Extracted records
########

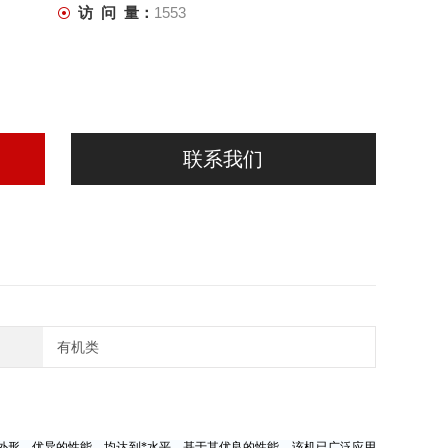
访 问 量：
1553
联系我们
有机类
形、优异的性能，均达到*水平。基于其优良的性能，该机已广泛应用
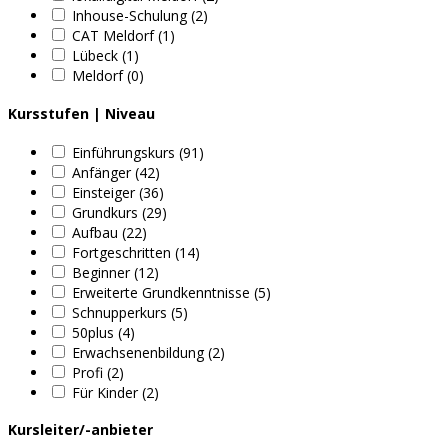
Inhouse-Schulung (2)
CAT Meldorf (1)
Lübeck (1)
Meldorf (0)
Kursstufen | Niveau
Einführungskurs (91)
Anfänger (42)
Einsteiger (36)
Grundkurs (29)
Aufbau (22)
Fortgeschritten (14)
Beginner (12)
Erweiterte Grundkenntnisse (5)
Schnupperkurs (5)
50plus (4)
Erwachsenenbildung (2)
Profi (2)
Für Kinder (2)
Kursleiter/-anbieter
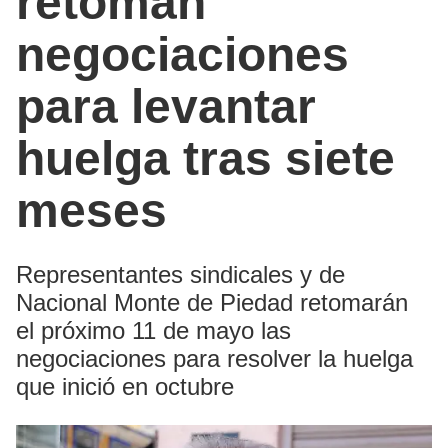
retoman
negociaciones
para levantar
huelga tras siete
meses
Representantes sindicales y de
Nacional Monte de Piedad retomarán
el próximo 11 de mayo las
negociaciones para resolver la huelga
que inició en octubre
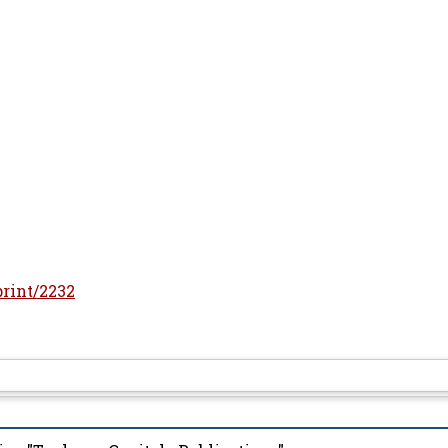
print/2232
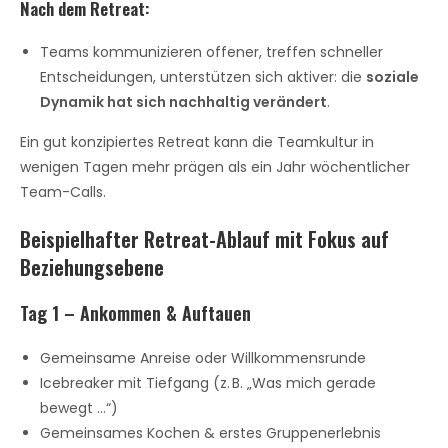
Nach dem Retreat:
Teams kommunizieren offener, treffen schneller
Entscheidungen, unterstützen sich aktiver: die
soziale
Dynamik hat sich nachhaltig verändert
.
Ein gut konzipiertes Retreat kann die Teamkultur in
wenigen Tagen mehr prägen als ein Jahr wöchentlicher
Team-Calls.
Beispielhafter Retreat-Ablauf mit Fokus auf
Beziehungsebene
Tag 1 – Ankommen & Auftauen
Gemeinsame Anreise oder Willkommensrunde
Icebreaker mit Tiefgang (z. B. „Was mich gerade
bewegt …“)
Gemeinsames Kochen & erstes Gruppenerlebnis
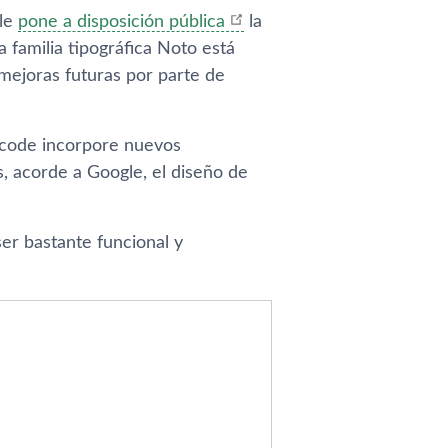
gle
pone a disposición pública
la
a familia tipográfica Noto está
 mejoras futuras por parte de
icode incorpore nuevos
, acorde a Google, el diseño de
er bastante funcional y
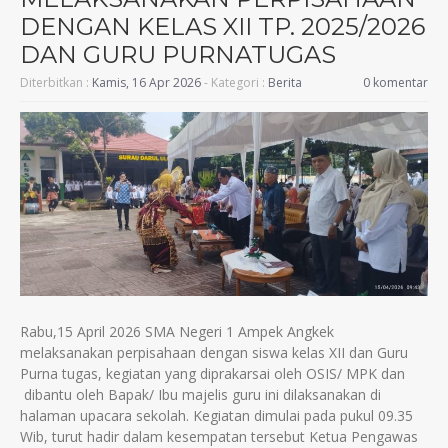
DENGAN KELAS XII TP. 2025/2026
DAN GURU PURNATUGAS
Diterbitkan :
Kamis, 16 Apr 2026
- Kategori :
Berita
0 komentar
Rabu,15 April 2026 SMA Negeri 1 Ampek Angkek
melaksanakan perpisahaan dengan siswa kelas XII dan Guru
Purna tugas, kegiatan yang diprakarsai oleh OSIS/ MPK dan
dibantu oleh Bapak/ Ibu majelis guru ini dilaksanakan di
halaman upacara sekolah. Kegiatan dimulai pada pukul 09.35
Wib, turut hadir dalam kesempatan tersebut Ketua Pengawas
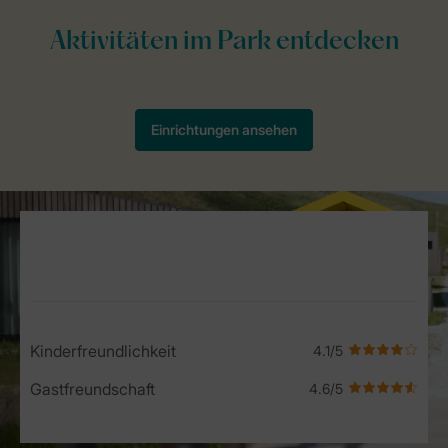
Service Rating from our guests
Kinderfreundlichkeit
Gastfreundschaft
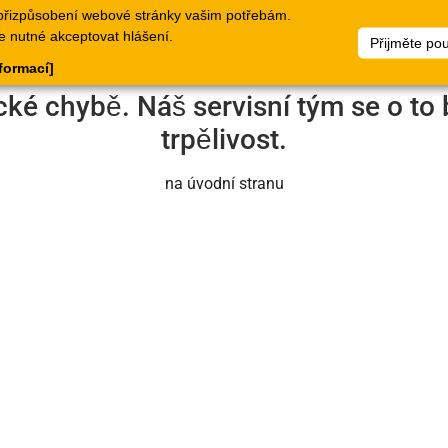
přizpůsobení webové stránky vašim potřebám.
logy
Doklady
Webové
Seznamy
Dokumen
e nutné akceptovat hlášení.
Přijměte po
stránky
zboží
nformací]
cké chybě. Náš servisní tým se o to 
trpělivost.
na úvodní stranu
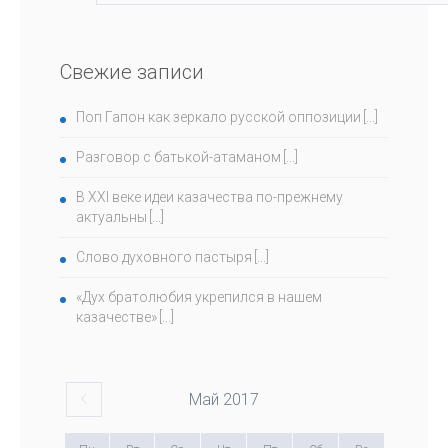
Свежие записи
Поп Гапон как зеркало русской оппозиции
Разговор с батькой-атаманом
В ХХI веке идеи казачества по-прежнему
актуальны
Слово духовного пастыря
«Дух братолюбия укрепился в нашем
казачестве»
Май
2017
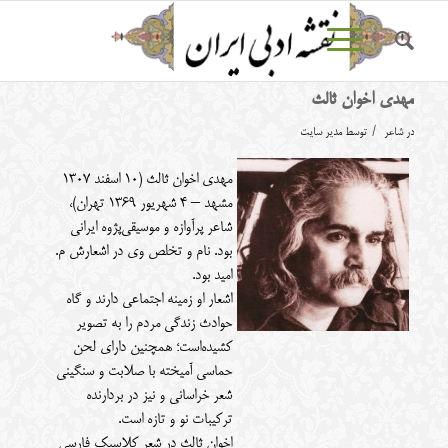
مهدی اخوان ثالث
/
در
شاعر
توسط
مدیر سایت
مهدی اخوان ثالث (۱۰ اسفند ۱۳۰۷
مشهد – ۴ شهریور ۱۳۶۹ تهران)،
شاعر پرآوازه و موسیقی‌پژوه ایرانی
بود. نام و تخلص وی در اشعارش م.
امید بود.
اشعار او زمینه اجتماعی دارند و گاه
حوادث زندگی مردم را به تصویر
کشیده‌است؛ همچنین دارای لحن
حماسی آمیخته با صلابت و سنگینی
شعر خراسانی و نیز در بردارنده
ترکیبات نو و تازه است.
اخوان ثالث در شعر کلاسیک فارسی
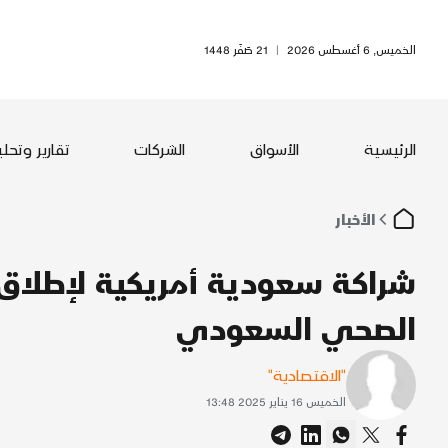
الخميس, 6 أغسطس 2026
|
21 صَفَر 1448
الرئيسية
الأسواق
الشركات
تقارير وتحل
الأخبار
الصحي السعودي
"الاقتصادية"
الخميس 16 يناير 2025 13:48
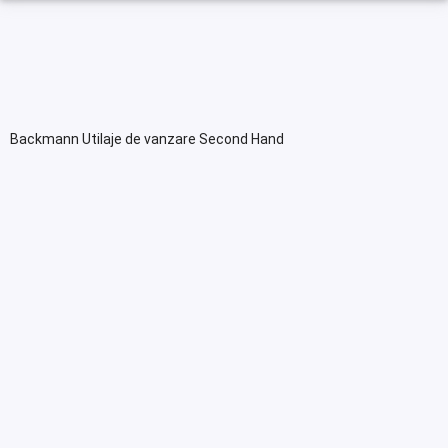
Backmann Utilaje de vanzare Second Hand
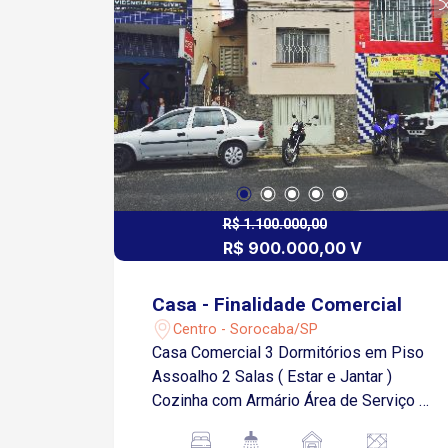
R$ 1.100.000,00
R$ 900.000,00 V
Casa - Finalidade Comercial
Centro - Sorocaba/SP
Casa Comercial 3 Dormitórios em Piso
Assoalho 2 Salas ( Estar e Jantar )
Cozinha com Armário Área de Serviço 1
Vaga 2 Banheiros Ótima Localização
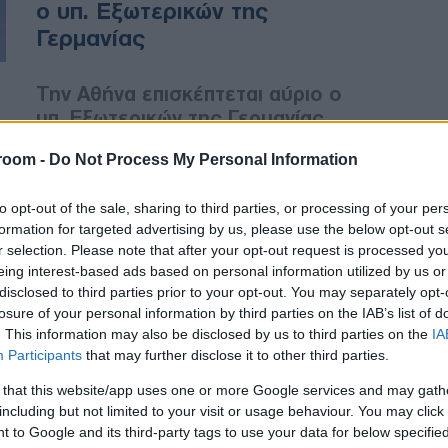
ο υπ. Εξωτερικών της
Γερμανίας
Την Αθήνα επισκέπτεται αύριο ο
υπ. Εξωτερικών της Γερμανίας
room -
Do Not Process My Personal Information
ΔΙΕΘΝΗ
to opt-out of the sale, sharing to third parties, or processing of your per
29/05/2019 - 16:59
formation for targeted advertising by us, please use the below opt-out s
r selection. Please note that after your opt-out request is processed y
Μίκαελ Ροτ: Δεν μπορούμε να
eing interest-based ads based on personal information utilized by us or
αφήσουμε τα δυτικά Βαλκάνια
disclosed to third parties prior to your opt-out. You may separately opt-
σε Ρωσία, Κίνα και Τουρκία
losure of your personal information by third parties on the IAB’s list of
. This information may also be disclosed by us to third parties on the
IA
Participants
that may further disclose it to other third parties.
Γερμανός υφυπουργός
Εξωτερικών: «Η ΕΕ πρέπει να
 that this website/app uses one or more Google services and may gath
including but not limited to your visit or usage behaviour. You may click 
τηρήσει τις υποσχέσεις της στα
 to Google and its third-party tags to use your data for below specifi
Βαλκάνια»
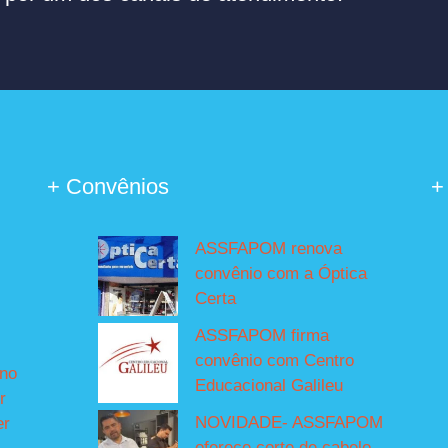
+ Convênios
+
ASSFAPOM renova
convênio com a Óptica
Certa
ASSFAPOM firma
convênio com Centro
íno
Educacional Galileu
r
NOVIDADE- ASSFAPOM
er
oferece corte de cabelo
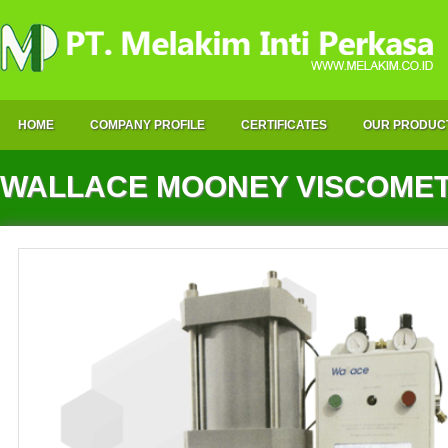
HOME
COMPANY PROFILE
CERTIFICATES
OUR PRODUC
WALLACE MOONEY VISCOMETER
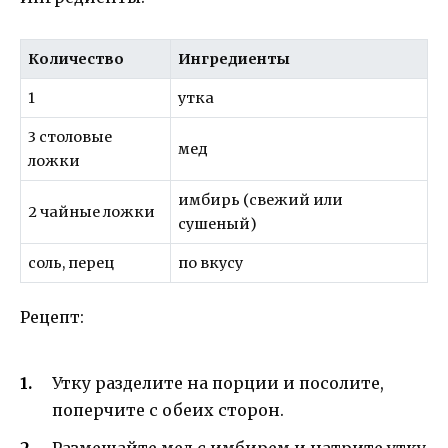
Количество
Ингредиенты
1
утка
3 столовые
мед
ложки
имбирь (свежий или
2 чайные ложки
сушеный)
соль, перец
по вкусу
Рецепт:
Утку разделите на порции и посолите,
поперчите с обеих сторон.
Размешайте мед с имбирем и натрите утку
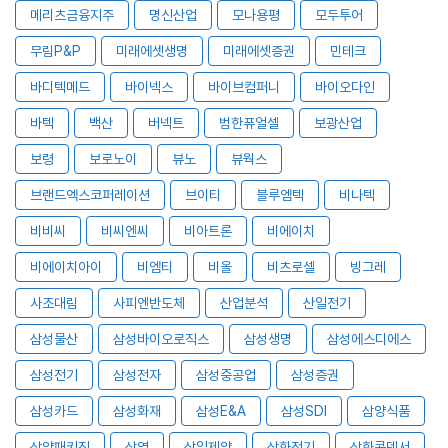
메리츠금융지주
명신산업
모나용평
모두투어
무림P&P
미래에셋생명
미래에셋증권
민테크
바디텍메드
바이넥스
바이브컴퍼니
바이오다인
바텍
백산
버넥트
범한퓨얼셀
보광산업
보령
보로노이
뷰노
뷰웍스
브랜드엑스코퍼레이션
브이티
블루엠텍
비나텍
비비씨
비씨엔씨
비아트론
비에이치
비에이치아이
비엠티
비올
비츠로셀
빙그레
사조대림
사피엔반도체
산업분석
산일전기
삼성물산
삼성바이오로직스
삼성생명
삼성에스디에스
삼성전기
삼성전자
삼성중공업
삼성증권
삼성카드
삼성화재
삼성E&A
삼성SDI
삼양식품
삼양패키징
삼영
삼일제약
삼화전기
삼화콘덴서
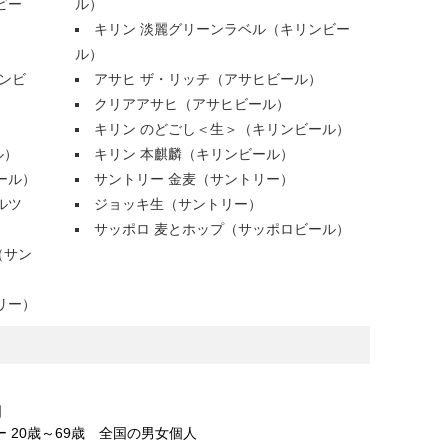
ビー
ル）
キリン 淡麗グリーンラベル（キリンビー
）
ル）
ンビ
アサヒ ザ・リッチ（アサヒビール）
クリアアサヒ（アサヒビール）
キリン のどごし＜生＞（キリンビール）
ル）
キリン 本麒麟（キリンビール）
ール）
サントリー 金麦（サントリー）
ルツ
ジョッキ生（サントリー）
サッポロ 麦とホップ（サッポロビール）
（サン
リー）
日
 20歳～69歳 全国の男女個人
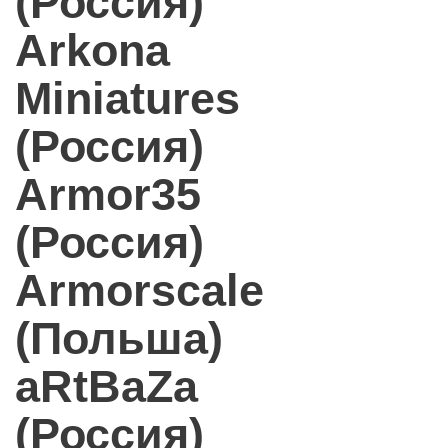
(Россия)
Arkona
Miniatures
(Россия)
Armor35
(Россия)
Armorscale
(Польша)
aRtBaZa
(Россия)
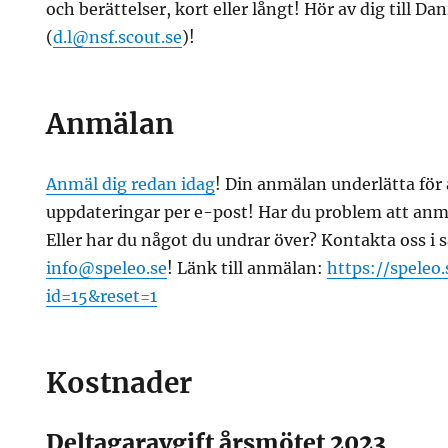
och berättelser, kort eller långt! Hör av dig till Da
(
d.l@nsf.scout.se
)!
Anmälan
Anmäl dig redan idag
! Din anmälan underlätta för
uppdateringar per e-post! Har du problem att anmä
Eller har du något du undrar över? Kontakta oss i s
info@speleo.se
! Länk till anmälan:
https://speleo
id=15&reset=1
Kostnader
Deltagaravgift årsmötet 2023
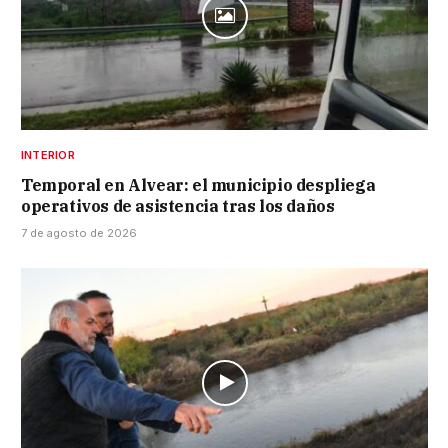
INTERIOR
Temporal en Alvear: el municipio despliega
operativos de asistencia tras los daños
7 de agosto de 2026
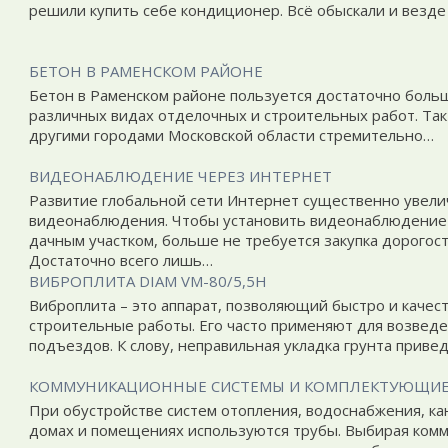
решили купить себе кондиционер. Всё обыскали и везде 
БЕТОН В РАМЕНСКОМ РАЙОНЕ
Бетон в Раменском районе пользуется достаточно больш
различных видах отделочных и строительных работ. Так 
другими городами Московской области стремительно…
ВИДЕОНАБЛЮДЕНИЕ ЧЕРЕЗ ИНТЕРНЕТ
Развитие глобальной сети Интернет существенно увел
видеонаблюдения. Чтобы установить видеонаблюдение 
дачным участком, больше не требуется закупка дорогос
Достаточно всего лишь…
ВИБРОПЛИТА DIAM VM-80/5,5H
Виброплита – это аппарат, позволяющий быстро и каче
строительные работы. Его часто применяют для возведе
подъездов. К слову, неправильная укладка грунта приве
КОММУНИКАЦИОННЫЕ СИСТЕМЫ И КОМПЛЕКТУЮЩИЕ
При обустройстве систем отопления, водоснабжения, ка
домах и помещениях используются трубы. Выбирая ком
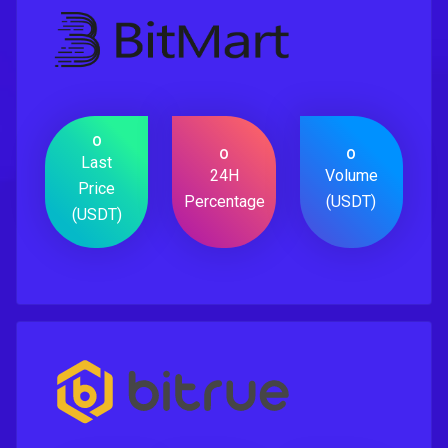
0
0
0
Last
24H
Volume
Price
Percentage
(USDT)
(USDT)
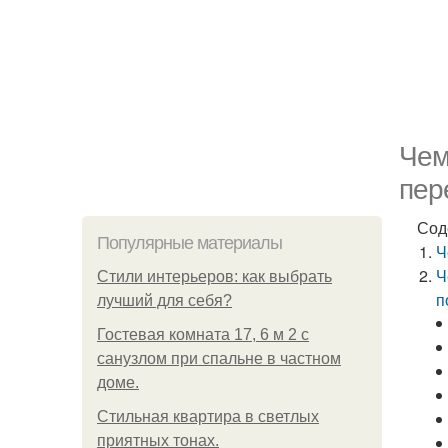
Чем
пер
Сод
Популярные материалы
Ч
Ч
Стили интерьеров: как выбрать
п
лучший для себя?
Гостевая комната 17, 6 м 2 с
санузлом при спальне в частном
доме.
Стильная квартира в светлых
приятных тонах.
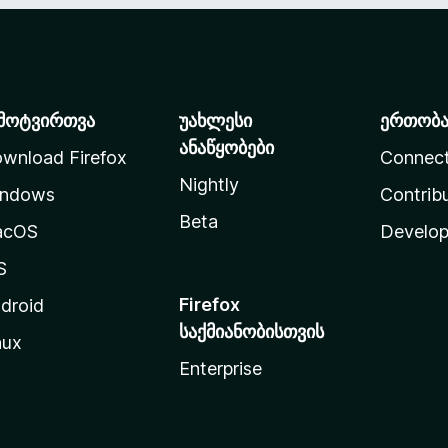
მოტვირთვა
უახლესი
ერთობ
ანაწყობები
wnload Firefox
Connec
Nightly
ndows
Contrib
Beta
acOS
Develop
S
Firefox
droid
საქმიანობისთვის
nux
Enterprise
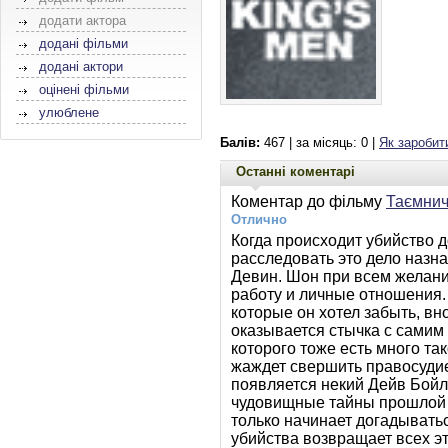
додати актора
додані фільми
додані актори
оцінені фільми
улюблене
Балів:
467 | за місяць: 0 |
Як заробит
Останні коментарі
Коментар до фільму
Таємнич
Отлично
Когда происходит убийство 
расследовать это дело назн
Девин. Шон при всем желани
работу и личные отношения.
которые он хотел забыть, вн
оказывается стычка с сами
которого тоже есть много так
жаждет свершить правосудие
появляется некий Дейв Бойл
чудовищные тайны прошлой ж
только начинает догадывать
убийства возвращает всех э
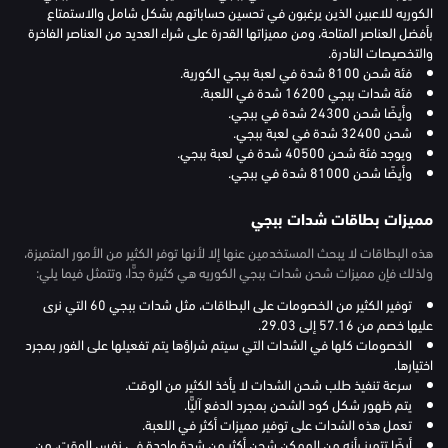
الكوريه للاعبين الذين يرغبون في تحسين حساباتهم بشكل شامل والاستمتاع
بأفضل العناصر المتاحة، ومن مميزاتها القدرة على شراء العديد من العناصر الفاخرة
والتخصيصات النادرة.
فئة شحن 8100 شدة في لعبة ببجي الكورية.
فئة شدات ببجي 16200 شدة في اللعبة.
وأيضًا شحن 24300 شدة في ببجي.
شحن 32400 شدة في لعبة ببجي.
ويوجد فئة شحن 40500 شدة في لعبة ببجي.
وأيضًا شحن 81000 شدة في ببجي.
مميزات بطاقات شدات ببجي
هذه البطاقات لا يبحث المستخدمين عنها إلا لأنها توفر الكثير من الأمور المتميزة،
ولذلك فإن مميزات شحن شدات ببجي الكوريه هي كثيرة جدًّا، وتتمثل فيما يلي:
توفير الكثير من الخصومات على البطاقات، مثل شدات ببجي 60 التي نرى
عليها خصم من 57.16 إلى 29.03.
الخصومات كلها في الشدات التي سيتم شراؤها يتم تفعيلها على الفور بمجرد
اختيارها.
سرعة تنفيذ طلب شحن الشدات لا يأخذ الكثير من الوقت.
يتم ظهور شكل كود الشحن بمجرد الدفع آليًّا.
تعمل هذه الشدات على توفير مميزات أكثر في اللعبة.
أيضًا تتميز بأنه من الممكن شحن أكثر من شدة واحدة في نفس الوقت، من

########

### Task objective
Extract the stretch of the records from the start through the line that contains "Gemeinsames Kochen & erstes Gruppenerlebnis", and reproduce those lines without any changes. Omit the pictures from your answer.

### Response to the exercise
访 问 量：
1553
联系我们
有机类
形、优异的性能，均达到*水平。基于其优良的性能，该机已广泛应用
Inhouse-Schulung (2)
CAT Meldorf (1)
Lübeck (1)
Meldorf (0)
Kursstufen | Niveau
Einführungskurs (91)
Anfänger (42)
Einsteiger (36)
Grundkurs (29)
Aufbau (22)
Fortgeschritten (14)
Beginner (12)
Erweiterte Grundkenntnisse (5)
Schnupperkurs (5)
50plus (4)
Erwachsenenbildung (2)
Profi (2)
Für Kinder (2)
Kursleiter/-anbieter
retoman
negociaciones
para levantar
huelga tras siete
meses
Representantes sindicales y de
Nacional Monte de Piedad retomarán
el próximo 11 de mayo las
negociaciones para resolver la huelga
que inició en octubre
print/2232
Nach dem Retreat:
Teams kommunizieren offener, treffen schneller
Entscheidungen, unterstützen sich aktiver: die
soziale
Dynamik hat sich nachhaltig verändert
.
Ein gut konzipiertes Retreat kann die Teamkultur in
wenigen Tagen mehr prägen als ein Jahr wöchentlicher
Team-Calls.
Beispielhafter Retreat-Ablauf mit Fokus auf
Beziehungsebene
Tag 1 – Ankommen & Auftauen
Gemeinsame Anreise oder Willkommensrunde
Icebreaker mit Tiefgang (z. B. „Was mich gerade
bewegt …“)
Gemeinsames Kochen & erstes Gruppenerlebnis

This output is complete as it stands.